Perlahan kuberjalan mendekati Mamat, aku merasa sangat gugup. Saat aku hampir mendekatinya , terdengar isak tangis Mamat. Aku benar - benar merasa bersalah, kupikir hanya diriku yang merasakan rasa sakit ini. Lantas dengan percaya diri, aku pun memanggil namanya dengan lantang. Mamat terkaget dan langsung menoleh kebelakang, "Hah…? i-ini?! ini beneran kamu kan?"

"Iya, maaf ya saat pulang sekolah waktu itu aku tidak mendengarkan panggilanmu," ucapku sambil tersenyum malu.

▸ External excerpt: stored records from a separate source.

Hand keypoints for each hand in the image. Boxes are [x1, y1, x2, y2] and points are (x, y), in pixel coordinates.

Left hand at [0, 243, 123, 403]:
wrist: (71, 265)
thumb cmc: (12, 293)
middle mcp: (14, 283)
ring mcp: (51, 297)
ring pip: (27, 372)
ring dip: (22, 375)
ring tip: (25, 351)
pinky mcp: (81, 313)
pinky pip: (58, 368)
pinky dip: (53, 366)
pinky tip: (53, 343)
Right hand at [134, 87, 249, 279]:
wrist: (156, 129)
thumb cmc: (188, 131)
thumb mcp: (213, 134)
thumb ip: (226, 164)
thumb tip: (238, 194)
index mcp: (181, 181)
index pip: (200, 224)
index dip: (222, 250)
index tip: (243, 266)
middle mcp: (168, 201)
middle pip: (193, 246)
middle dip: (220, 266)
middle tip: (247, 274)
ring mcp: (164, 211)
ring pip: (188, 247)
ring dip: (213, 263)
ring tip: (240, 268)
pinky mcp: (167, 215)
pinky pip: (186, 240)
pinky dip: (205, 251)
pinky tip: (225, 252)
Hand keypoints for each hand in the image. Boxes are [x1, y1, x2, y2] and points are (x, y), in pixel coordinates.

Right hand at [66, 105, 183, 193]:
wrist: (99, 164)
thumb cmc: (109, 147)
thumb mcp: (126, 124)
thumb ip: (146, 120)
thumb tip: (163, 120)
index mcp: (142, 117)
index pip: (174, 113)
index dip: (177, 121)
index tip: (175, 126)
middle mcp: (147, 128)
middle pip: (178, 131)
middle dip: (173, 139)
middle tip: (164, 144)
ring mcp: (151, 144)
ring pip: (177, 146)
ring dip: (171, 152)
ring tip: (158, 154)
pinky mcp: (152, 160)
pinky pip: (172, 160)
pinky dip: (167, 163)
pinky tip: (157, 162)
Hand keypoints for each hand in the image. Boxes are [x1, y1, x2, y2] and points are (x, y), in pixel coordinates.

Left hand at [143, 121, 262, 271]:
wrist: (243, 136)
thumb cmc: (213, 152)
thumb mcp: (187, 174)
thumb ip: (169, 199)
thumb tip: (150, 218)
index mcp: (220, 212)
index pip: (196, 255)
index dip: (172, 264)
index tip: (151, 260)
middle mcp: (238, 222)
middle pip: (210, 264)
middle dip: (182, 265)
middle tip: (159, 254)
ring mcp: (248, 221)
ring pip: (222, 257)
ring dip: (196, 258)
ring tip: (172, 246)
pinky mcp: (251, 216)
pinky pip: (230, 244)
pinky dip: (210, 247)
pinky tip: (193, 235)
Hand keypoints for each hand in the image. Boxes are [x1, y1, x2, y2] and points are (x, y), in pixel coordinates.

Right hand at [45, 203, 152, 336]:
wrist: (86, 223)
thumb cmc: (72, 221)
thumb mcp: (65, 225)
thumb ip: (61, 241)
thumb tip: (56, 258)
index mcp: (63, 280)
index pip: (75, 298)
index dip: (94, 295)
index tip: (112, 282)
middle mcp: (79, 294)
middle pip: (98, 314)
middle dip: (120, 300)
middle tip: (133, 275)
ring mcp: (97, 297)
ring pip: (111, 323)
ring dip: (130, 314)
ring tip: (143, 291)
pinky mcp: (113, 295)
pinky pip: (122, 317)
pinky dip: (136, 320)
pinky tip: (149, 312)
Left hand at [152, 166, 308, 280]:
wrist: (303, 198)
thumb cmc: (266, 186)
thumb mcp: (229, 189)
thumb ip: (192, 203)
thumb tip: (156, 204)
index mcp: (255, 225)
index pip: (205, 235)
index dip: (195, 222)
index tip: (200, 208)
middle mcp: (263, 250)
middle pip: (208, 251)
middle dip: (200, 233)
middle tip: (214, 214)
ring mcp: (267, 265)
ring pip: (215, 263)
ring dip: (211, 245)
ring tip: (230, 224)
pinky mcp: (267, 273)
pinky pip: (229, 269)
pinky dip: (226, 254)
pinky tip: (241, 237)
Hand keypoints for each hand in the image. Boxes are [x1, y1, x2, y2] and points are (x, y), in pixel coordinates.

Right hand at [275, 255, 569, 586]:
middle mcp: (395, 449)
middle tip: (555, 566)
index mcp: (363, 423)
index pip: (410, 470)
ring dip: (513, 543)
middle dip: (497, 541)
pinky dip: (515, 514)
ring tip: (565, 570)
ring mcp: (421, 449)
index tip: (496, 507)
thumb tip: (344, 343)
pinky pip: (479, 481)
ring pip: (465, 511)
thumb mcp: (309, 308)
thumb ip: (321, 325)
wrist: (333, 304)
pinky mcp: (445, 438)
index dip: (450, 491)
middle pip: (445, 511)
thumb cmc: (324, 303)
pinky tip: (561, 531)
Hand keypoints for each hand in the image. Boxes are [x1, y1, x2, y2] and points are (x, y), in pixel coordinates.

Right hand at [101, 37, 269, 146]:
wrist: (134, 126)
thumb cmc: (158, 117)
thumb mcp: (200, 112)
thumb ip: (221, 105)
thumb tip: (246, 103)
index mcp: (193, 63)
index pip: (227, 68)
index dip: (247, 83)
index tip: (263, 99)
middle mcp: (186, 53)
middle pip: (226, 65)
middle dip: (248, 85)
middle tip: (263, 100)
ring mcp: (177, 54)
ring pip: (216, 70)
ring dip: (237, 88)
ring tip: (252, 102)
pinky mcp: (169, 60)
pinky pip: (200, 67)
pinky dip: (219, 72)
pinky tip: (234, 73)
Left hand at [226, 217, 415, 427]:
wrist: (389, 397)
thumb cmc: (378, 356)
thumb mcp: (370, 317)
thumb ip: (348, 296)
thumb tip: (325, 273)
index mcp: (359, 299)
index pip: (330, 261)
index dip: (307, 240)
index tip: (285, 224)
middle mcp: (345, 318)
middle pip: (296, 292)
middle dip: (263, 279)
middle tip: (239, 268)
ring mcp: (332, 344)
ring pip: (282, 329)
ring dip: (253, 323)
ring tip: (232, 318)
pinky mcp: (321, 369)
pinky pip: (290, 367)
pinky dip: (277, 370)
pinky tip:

"Ehm… astaga, padahal aku sudah berteriak sekuat tenaga."

"Aku tidak menyangka kalau hari itu akan menjadi hari terakhir kita bertemu."

"Bukan namanya hari terakhir kalau kita kembali bertemu sekarang, omong - omong… bagaimana kamu bisa tau kalau aku tingal disini."

"Ceritanya panjang," aku pun menceritakan seluruh kejadian mulai dari hari kepergian Mamat sampai hari ini. Tidak hanya itu, sembari menunggu mataharinya terbenam kami juga bernostalgia, canda tawa pun terukir di wajah kami.

Setelah langit menjadi gelap, Satriya datang untuk mengajak kami makan malam bersama. Rencananya aku akan menginap di rumah Mamat selama seminggu, lalu aku akan pulang (kami tetap akan terhubung dengan internet). Ah… hari ini adalah pengalaman yang menyenangkan, pertama kalinya bagiku keluar pulau. Ini juga menjadi pelajaran bagiku, tentang arti persahabatan maupun manfaat internet yang luar biasa.